1.x and 2.x both let you call a Tag object as a shorthand for
fetch(). For instance, foo("bar") is a shorthand for
foo.fetch("bar"). In 2.x, you can also access a specially-named member
of a Tag object as a shorthand for first(). For instance, foo.barTag
is a shorthand for foo.first("bar"). By chaining these shortcuts you
traverse a tree in very little code: for header in
soup.bodyTag.pTag.tableTag('th'):
There are two new relations between page elements: previousSibling and
nextSibling. They reference the previous and next element at the same
level of the parse tree. For instance, if you have HTML like this:
<p><ul><li>Foo<br /><li>Bar</ul>
The first 'li' tag has a previousSibling of Null and its nextSibling
is the second 'li' tag. The second 'li' tag has a nextSibling of Null
and its previousSibling is the first 'li' tag. The previousSibling of
the 'ul' tag is the first 'p' tag. The nextSibling of 'Foo' is the
'br' tag.
I took out the ability to use fetch() to find tags that have a
specific list of contents. See, I can't even explain it well. It was
really difficult to use, I never used it, and I don't think anyone
else ever used it. To the extent anyone did, they can probably use
fetchText() instead. If it turns out someone needs it I'll think of
another solution.
== Tree manipulation ==
You can add new attributes to a tag, and delete attributes from a
tag. In 1.x you could only change a tag's existing attributes.

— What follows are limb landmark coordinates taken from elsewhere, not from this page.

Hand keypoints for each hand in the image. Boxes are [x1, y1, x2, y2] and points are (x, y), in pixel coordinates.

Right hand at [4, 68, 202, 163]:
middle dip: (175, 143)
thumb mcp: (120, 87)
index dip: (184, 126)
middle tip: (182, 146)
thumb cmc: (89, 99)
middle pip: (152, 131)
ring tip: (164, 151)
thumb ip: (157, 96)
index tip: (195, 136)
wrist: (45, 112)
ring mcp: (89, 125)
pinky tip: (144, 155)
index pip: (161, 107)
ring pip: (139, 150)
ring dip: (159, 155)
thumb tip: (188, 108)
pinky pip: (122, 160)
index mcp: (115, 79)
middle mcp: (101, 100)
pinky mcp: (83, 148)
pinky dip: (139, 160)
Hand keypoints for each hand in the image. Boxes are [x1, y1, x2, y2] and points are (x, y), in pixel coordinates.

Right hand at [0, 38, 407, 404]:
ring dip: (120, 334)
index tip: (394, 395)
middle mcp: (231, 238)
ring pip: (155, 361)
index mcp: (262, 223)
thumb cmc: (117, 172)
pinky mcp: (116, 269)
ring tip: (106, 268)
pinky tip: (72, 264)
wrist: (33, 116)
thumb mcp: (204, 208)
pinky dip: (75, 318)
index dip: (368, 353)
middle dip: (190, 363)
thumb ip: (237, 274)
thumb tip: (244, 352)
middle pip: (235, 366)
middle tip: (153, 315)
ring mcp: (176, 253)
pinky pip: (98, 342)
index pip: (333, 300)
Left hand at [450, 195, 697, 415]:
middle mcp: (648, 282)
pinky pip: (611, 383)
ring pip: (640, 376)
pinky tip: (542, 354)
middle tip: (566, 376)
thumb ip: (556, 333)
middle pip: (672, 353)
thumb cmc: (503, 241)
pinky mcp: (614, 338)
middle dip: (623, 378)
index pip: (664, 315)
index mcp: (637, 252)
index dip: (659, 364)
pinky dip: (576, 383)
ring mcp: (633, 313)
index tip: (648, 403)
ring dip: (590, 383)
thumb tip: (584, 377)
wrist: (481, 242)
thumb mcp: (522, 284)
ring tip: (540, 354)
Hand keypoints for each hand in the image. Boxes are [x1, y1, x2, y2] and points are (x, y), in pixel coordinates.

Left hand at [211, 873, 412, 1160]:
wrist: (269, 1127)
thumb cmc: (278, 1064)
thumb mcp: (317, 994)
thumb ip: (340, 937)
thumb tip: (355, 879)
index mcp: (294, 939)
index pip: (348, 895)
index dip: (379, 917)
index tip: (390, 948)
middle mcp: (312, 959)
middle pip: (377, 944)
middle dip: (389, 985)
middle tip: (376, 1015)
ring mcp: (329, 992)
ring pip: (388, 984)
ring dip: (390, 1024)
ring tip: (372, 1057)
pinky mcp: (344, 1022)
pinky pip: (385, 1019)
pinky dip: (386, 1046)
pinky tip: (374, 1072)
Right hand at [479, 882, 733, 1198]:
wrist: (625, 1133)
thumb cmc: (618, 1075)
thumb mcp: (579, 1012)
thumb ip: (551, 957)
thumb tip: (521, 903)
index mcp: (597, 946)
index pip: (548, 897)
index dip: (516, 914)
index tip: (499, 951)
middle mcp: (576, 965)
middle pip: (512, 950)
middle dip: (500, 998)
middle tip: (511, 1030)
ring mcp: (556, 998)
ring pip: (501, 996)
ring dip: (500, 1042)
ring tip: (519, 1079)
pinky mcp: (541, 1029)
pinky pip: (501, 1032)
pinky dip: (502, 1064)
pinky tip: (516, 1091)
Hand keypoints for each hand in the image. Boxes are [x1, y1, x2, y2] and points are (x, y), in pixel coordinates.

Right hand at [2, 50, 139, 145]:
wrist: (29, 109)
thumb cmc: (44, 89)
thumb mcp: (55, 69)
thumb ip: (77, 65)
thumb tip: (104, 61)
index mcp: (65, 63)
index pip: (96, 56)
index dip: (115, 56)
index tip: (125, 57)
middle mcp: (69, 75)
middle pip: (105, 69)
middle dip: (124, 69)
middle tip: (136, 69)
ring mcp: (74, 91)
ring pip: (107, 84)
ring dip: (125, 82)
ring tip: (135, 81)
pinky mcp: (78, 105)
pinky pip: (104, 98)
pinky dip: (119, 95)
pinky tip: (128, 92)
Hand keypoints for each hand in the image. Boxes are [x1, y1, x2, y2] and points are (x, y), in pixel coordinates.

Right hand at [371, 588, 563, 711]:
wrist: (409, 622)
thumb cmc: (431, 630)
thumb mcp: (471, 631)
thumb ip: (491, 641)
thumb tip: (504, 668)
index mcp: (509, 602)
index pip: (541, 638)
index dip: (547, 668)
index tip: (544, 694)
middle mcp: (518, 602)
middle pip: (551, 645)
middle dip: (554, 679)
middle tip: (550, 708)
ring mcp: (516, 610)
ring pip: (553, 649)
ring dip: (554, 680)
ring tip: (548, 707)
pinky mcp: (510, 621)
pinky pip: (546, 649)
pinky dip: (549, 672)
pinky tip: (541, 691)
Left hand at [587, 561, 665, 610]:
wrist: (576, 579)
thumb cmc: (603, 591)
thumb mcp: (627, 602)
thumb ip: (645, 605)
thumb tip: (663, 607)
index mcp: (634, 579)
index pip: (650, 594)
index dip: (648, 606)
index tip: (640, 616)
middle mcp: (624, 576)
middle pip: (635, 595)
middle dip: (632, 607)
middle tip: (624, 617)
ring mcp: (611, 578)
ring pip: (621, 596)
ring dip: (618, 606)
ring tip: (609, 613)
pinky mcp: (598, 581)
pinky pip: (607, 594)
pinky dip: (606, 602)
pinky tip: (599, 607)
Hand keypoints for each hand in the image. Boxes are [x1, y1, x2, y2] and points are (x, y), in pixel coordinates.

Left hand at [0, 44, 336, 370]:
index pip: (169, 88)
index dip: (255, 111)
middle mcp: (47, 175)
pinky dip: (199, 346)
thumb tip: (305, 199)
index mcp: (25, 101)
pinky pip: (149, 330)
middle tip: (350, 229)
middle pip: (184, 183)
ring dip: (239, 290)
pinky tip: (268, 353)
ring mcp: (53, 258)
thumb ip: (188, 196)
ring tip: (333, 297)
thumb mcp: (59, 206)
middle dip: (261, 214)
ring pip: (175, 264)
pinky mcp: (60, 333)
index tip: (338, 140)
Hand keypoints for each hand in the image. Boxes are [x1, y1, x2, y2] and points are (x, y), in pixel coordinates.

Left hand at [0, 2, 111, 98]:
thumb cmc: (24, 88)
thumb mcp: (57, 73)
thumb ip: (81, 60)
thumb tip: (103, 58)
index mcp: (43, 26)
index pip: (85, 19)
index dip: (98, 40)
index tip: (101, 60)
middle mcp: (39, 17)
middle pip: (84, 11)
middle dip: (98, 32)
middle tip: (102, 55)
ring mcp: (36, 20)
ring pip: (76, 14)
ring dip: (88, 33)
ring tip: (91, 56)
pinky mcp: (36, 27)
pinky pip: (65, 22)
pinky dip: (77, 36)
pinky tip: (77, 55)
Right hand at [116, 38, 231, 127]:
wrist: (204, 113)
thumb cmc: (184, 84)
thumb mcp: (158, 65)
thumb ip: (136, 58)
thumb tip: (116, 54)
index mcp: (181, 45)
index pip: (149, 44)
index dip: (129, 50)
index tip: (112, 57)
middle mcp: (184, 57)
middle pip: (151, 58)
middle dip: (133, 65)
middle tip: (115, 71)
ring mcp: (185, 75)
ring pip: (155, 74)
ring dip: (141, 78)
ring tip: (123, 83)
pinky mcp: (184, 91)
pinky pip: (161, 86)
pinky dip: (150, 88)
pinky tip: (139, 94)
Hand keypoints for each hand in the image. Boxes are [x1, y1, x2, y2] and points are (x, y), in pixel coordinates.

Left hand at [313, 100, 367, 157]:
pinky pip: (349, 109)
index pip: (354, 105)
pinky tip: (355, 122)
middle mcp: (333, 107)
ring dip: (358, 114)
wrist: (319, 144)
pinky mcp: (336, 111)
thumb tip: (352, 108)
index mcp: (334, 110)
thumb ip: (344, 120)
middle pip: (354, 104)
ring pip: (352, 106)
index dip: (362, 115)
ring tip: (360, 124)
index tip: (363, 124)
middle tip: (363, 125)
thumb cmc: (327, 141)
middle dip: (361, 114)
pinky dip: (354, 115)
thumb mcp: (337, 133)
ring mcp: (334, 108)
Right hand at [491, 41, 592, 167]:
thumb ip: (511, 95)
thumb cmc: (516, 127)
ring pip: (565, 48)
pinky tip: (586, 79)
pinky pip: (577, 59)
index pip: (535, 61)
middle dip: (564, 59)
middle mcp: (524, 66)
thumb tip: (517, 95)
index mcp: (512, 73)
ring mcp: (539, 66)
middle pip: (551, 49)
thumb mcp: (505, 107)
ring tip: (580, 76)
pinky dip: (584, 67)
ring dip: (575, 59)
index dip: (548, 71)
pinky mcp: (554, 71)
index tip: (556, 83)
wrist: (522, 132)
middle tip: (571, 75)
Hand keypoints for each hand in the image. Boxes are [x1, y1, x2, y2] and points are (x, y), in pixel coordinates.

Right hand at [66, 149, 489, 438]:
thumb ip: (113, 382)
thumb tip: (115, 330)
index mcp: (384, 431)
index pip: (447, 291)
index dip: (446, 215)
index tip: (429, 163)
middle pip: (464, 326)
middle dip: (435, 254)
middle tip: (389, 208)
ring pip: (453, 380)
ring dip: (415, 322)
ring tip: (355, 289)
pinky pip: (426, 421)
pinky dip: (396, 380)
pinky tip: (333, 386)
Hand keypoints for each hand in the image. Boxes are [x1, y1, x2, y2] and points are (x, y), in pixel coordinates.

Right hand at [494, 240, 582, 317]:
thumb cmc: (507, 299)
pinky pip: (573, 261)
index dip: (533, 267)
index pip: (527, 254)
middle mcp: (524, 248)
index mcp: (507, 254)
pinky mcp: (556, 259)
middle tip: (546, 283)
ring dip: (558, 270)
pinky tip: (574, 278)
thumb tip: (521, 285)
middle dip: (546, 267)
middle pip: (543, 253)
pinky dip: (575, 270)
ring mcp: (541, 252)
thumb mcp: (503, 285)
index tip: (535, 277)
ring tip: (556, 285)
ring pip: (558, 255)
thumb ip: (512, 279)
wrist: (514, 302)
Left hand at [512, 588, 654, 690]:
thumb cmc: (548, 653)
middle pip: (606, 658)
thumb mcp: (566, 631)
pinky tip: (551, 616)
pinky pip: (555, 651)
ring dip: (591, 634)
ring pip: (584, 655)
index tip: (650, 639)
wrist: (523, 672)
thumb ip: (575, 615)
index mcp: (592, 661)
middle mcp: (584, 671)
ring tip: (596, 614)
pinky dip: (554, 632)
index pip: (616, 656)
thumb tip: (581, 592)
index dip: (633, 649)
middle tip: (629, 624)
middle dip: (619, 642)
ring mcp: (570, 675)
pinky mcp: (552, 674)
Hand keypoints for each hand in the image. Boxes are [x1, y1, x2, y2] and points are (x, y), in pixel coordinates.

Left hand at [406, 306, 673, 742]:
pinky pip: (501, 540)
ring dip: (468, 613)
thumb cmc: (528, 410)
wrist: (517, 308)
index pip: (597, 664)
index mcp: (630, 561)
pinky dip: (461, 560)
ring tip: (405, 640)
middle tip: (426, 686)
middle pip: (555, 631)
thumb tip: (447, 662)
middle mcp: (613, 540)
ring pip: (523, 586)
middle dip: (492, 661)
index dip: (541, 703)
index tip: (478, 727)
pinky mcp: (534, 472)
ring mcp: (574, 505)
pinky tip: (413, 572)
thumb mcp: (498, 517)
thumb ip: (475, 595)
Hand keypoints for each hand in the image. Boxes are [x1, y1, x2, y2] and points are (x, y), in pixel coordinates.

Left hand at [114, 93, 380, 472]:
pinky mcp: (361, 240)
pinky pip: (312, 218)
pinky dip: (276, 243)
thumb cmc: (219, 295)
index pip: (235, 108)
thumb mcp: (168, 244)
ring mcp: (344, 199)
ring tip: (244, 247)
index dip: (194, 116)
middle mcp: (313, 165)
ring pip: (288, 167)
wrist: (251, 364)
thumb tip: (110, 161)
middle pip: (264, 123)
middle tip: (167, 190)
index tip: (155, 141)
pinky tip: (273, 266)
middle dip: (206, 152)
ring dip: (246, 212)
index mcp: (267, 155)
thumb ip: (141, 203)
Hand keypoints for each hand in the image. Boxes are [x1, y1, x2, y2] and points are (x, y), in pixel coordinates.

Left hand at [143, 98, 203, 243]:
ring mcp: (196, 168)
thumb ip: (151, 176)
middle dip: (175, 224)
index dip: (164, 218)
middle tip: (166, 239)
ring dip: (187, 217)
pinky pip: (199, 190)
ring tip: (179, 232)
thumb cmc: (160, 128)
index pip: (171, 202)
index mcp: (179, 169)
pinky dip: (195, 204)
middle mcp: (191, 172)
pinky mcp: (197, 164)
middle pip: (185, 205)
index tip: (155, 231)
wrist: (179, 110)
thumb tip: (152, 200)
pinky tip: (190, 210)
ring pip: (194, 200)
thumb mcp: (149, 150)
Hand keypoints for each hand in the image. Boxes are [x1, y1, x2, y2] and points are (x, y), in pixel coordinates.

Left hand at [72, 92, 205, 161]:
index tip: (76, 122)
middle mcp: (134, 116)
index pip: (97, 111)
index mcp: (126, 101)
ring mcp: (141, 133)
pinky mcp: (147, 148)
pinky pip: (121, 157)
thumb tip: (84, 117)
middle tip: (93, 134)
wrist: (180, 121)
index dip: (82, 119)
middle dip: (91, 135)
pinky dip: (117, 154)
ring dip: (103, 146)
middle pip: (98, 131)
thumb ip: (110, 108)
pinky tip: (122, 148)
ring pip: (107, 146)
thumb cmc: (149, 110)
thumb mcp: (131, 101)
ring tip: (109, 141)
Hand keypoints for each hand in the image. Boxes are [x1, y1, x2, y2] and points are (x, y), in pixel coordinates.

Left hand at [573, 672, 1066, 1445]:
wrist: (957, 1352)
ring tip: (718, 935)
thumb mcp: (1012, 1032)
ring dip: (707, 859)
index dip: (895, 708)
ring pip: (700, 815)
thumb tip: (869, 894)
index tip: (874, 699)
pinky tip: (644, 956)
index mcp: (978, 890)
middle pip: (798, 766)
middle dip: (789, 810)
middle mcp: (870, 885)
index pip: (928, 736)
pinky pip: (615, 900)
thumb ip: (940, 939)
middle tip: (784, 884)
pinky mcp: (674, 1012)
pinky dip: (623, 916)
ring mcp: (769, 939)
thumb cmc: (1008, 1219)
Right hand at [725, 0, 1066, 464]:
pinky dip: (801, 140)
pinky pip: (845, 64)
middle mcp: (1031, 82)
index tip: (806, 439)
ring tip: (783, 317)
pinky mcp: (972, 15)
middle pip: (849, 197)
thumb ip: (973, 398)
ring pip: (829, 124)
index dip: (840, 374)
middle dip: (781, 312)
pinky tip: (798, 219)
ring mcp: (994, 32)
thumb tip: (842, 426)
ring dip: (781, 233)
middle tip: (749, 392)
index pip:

== Porting Considerations ==
In the post-1.2 release you could pass in a function into fetch(). The
function took a string, the tag name. In 2.0, the function takes the
actual Tag object.
It's no longer to pass in SQL-style wildcards to fetch(). Use a
regular expression instead.
The different parsing algorithm means the parse tree may not be shaped
like you expect. This will only actually affect you if your code uses
one of the affected parts. I haven't run into this problem yet while
porting my code.
* A string
* A string with SQL-style wildcards
* A compiled RE object
* A callable that returns None/false/empty string if the given value
doesn't match, and any other value otherwise.
Applied patch from Richie Hindle (richie at entrian dot com) that
makes tag.string a shorthand for tag.contents[0].string when the tag
has only one string-owning child.
Added still more nestable tags. The nestable tags thing won't work in
a lot of cases and needs to be rethought.
Fixed an edge case where searching for "%foo" would match any string
shorter than "foo".
Applied patch from Ben Last (ben at benlast dot com) that made
Tag.renderContents() correctly handle Unicode.